If it is February, it must be time for the Six Nations, the rugby competition so venerable that it makes every other contest—the World Cup, the Tri-Nations—look like a pretentious young upstart.
In the tournament's second game, Italy—wooden spoonists of the last three competitions—take on an injury-depleted Ireland.
There are two ways of looking at Italian rugby.
One is that, like Bangladesh in cricket, they made a good case for being admitted to a competition that they were not ready for yet. They lack world class players and have struggled in every Six Nations.
That said, though, if they are going to beat Ireland then this is their best chance.
Last season, they were without their one truly great player, Sergio Parisse.
This year, the former captain is back at No. 8 and will be the man whom everything revolves around.
Martin Castrogiovanni and Santiago Dellape are not far behind him in pure positional ability, but both lack that extra bit of class that makes a standout player. The rest of the pack is comprised of journeymen who would struggle to make most Premiership teams.
The back line is the usual Italian mix of natives, plus displaced Argentines and antipodeans.
Gonzalo Canale is the one truly decent player, although Mirco Bergamasco remains a threat with both his kicking and running from deep.
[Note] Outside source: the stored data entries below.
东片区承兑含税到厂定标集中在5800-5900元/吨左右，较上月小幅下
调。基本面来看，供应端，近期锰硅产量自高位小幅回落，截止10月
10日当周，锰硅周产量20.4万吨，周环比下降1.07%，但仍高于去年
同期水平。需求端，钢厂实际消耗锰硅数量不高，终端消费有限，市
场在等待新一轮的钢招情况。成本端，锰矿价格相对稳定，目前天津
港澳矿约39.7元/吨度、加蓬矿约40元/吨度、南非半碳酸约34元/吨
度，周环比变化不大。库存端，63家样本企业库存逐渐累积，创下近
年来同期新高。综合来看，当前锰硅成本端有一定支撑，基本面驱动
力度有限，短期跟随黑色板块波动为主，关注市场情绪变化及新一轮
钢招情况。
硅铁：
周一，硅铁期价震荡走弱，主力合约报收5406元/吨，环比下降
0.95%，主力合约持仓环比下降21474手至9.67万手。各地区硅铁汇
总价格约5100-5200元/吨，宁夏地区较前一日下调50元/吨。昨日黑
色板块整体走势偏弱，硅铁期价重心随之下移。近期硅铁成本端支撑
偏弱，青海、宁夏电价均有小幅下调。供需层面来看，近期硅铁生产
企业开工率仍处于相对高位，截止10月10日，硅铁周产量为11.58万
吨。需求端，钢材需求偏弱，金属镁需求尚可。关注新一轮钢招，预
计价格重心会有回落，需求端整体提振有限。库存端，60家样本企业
Like England, Ireland could probably pick a full team from the players they have missing and injured: Jamie Heaslip, Stephen Ferris, Rob Kearney, Geordan Murphy, Tommy Bowe—the list goes on and on.
If you had to pick a team to play with an injury depleted side, though, it would be Italy and although this will be a testing game for them, it will not be as tough as those to come.
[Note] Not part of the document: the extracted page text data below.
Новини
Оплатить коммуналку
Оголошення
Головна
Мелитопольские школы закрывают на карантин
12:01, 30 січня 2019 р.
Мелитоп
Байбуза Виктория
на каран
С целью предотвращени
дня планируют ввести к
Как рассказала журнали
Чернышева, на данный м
Debutant prop Mike Ross is perhaps the most talked about player in Ireland at the moment. However, the loss of the experience of the man he replaces, John Hayes, is tempered by the fact that Hayes has been almost immobile for two seasons; the more you can move the ball against Italy, the harder they find it.
With the exciting Sean O'Brien to replace Heaslip and the dependable Denis Leamy coming in for Ferris, the back row should still match Parisse and co at the back of the scrum, whilst the return of former captain Paul O'Connell from suspension gives considerable power to the second row.
Everything will, of course, hinge upon the veteran centre pairing of captain Brian O'Driscoll and Gordon D'Arcy.
There is not a lot of experience around them, with Fergus McFadden making his Six Nations debut on one wing and Luke Fitzgerald playing full back for the first time behind them.
Where the game will be won or lost
Italy's strength is in their pack and they will look to keep the ball tight as much as possible. They should achieve parity in the scrums, but as soon as the ball goes to the backs they become very predictable.
Ireland, by contrast, will want O'Driscoll and D'Arcy to have as much of the ball as possible, and this is the time for the promising half back pairing of Tomas O'Leary and Johnny Sexton to really stamp their authority on the game.
A close first half, before Ireland run away with the game in the second.